Exercise prompt: Which lines of the records contain "языка"? Collect every one of them.
════════════════════
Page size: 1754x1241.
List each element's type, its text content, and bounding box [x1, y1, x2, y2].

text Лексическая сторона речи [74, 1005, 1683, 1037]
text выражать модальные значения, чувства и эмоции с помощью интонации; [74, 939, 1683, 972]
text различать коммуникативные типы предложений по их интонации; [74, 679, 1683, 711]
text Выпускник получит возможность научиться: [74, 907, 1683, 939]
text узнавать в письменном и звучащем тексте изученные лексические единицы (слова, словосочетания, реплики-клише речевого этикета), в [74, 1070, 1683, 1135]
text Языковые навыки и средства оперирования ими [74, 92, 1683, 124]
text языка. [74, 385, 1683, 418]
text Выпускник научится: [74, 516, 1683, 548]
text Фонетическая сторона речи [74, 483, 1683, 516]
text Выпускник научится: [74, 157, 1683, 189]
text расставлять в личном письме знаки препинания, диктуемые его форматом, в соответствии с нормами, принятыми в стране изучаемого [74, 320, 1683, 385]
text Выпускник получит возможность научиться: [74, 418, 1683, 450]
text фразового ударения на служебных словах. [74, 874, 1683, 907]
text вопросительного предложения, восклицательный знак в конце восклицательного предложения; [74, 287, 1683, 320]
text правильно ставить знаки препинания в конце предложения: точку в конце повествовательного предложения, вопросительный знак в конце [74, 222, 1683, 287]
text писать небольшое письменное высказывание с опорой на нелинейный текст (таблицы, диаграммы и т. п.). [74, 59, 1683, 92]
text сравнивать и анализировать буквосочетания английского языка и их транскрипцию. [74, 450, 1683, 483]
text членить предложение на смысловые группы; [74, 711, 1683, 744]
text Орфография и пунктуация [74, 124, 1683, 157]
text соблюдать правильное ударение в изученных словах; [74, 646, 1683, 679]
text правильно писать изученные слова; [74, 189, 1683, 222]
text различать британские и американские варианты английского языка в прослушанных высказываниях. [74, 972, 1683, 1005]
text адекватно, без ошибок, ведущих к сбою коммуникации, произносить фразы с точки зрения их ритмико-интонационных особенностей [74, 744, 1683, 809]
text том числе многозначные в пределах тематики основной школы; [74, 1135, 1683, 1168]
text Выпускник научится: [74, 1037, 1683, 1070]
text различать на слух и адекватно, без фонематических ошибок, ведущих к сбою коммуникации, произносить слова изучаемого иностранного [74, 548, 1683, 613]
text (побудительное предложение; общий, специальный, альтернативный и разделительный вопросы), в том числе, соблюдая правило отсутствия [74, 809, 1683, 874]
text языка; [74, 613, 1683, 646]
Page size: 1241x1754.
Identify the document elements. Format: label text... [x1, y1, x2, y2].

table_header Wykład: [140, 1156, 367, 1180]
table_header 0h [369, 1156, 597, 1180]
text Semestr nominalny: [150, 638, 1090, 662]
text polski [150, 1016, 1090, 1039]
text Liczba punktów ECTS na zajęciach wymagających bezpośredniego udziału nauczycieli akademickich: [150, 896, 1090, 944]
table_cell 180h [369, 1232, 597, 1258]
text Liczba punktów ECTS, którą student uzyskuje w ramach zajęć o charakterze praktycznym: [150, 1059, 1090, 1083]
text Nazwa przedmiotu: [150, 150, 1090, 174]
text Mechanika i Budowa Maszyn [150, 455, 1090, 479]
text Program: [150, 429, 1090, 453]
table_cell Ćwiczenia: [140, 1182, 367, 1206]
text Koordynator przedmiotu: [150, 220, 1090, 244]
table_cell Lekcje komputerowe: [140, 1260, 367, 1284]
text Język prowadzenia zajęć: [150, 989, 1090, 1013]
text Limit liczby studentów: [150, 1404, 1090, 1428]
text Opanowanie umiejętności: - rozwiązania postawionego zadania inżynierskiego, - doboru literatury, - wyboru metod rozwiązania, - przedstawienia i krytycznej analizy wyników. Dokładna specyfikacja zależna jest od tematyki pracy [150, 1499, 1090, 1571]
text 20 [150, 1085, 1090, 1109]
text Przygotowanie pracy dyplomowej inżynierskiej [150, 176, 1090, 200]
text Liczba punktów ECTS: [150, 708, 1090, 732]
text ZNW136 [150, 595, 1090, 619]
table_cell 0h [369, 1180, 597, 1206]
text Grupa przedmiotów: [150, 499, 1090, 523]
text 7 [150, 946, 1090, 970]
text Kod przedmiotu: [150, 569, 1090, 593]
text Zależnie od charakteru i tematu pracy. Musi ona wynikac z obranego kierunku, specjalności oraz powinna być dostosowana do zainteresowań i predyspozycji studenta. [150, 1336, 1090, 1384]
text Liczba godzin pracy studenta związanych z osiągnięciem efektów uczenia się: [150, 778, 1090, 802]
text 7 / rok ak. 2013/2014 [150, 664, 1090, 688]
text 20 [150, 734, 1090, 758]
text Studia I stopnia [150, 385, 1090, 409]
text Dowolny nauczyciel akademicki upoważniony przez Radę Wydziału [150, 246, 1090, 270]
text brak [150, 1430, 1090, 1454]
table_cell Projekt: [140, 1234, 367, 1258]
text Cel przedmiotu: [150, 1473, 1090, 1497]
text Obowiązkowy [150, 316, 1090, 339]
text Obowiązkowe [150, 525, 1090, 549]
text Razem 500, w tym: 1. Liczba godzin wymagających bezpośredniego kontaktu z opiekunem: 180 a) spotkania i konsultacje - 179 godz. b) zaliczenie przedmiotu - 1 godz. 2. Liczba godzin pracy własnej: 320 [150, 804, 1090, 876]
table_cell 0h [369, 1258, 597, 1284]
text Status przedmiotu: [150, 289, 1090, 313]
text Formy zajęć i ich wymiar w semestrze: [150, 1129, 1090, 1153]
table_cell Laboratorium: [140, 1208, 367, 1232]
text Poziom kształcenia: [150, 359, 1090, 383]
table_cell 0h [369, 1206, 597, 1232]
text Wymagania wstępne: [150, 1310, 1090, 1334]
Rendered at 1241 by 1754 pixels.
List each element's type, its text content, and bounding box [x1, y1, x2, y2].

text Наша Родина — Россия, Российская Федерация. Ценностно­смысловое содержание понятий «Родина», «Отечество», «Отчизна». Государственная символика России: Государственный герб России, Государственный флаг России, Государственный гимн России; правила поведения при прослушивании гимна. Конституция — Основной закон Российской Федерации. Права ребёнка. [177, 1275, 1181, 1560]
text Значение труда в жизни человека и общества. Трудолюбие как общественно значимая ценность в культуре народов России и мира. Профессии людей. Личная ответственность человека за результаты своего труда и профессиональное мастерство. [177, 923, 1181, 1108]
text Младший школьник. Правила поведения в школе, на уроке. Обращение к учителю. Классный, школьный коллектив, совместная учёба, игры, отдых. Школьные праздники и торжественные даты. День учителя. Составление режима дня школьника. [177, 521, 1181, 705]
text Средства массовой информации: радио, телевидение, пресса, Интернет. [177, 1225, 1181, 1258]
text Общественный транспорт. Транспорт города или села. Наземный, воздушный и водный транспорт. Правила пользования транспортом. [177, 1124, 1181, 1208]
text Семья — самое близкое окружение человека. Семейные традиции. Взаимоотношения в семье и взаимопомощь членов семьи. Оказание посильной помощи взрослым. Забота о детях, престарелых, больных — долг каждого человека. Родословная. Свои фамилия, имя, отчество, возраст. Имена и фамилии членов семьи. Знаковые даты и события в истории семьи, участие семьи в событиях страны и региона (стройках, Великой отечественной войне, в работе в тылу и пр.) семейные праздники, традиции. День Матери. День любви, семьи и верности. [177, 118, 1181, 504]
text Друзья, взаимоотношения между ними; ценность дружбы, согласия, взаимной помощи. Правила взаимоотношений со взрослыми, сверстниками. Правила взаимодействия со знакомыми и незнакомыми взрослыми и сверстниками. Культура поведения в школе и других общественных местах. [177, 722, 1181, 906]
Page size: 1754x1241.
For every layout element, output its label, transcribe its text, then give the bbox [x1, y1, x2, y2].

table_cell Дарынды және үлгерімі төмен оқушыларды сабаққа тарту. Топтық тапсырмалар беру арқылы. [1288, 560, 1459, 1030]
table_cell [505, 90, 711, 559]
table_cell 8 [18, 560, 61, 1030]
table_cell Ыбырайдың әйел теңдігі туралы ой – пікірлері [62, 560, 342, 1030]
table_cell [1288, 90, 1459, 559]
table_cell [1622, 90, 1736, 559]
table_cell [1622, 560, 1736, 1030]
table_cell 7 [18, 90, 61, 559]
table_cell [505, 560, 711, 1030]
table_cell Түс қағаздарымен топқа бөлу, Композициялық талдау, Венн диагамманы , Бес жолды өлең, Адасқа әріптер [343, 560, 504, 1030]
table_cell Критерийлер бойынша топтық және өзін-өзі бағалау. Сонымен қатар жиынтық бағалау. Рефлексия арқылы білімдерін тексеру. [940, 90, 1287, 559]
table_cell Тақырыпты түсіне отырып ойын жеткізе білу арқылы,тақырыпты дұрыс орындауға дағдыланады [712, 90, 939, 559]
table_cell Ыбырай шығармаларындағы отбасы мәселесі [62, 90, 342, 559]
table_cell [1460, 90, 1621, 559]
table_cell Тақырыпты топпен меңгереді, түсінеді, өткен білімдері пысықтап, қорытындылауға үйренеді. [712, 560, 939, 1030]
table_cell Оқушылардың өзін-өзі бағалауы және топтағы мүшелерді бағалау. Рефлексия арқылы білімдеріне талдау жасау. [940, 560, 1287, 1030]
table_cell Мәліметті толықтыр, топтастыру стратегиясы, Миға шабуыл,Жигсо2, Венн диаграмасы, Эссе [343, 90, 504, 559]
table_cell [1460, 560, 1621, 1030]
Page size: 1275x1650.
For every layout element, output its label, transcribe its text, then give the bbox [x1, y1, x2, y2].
════════════════════
The answer:
text языка. [74, 385, 1683, 418]
text сравнивать и анализировать буквосочетания английского языка и их транскрипцию. [74, 450, 1683, 483]
text различать британские и американские варианты английского языка в прослушанных высказываниях. [74, 972, 1683, 1005]
text языка; [74, 613, 1683, 646]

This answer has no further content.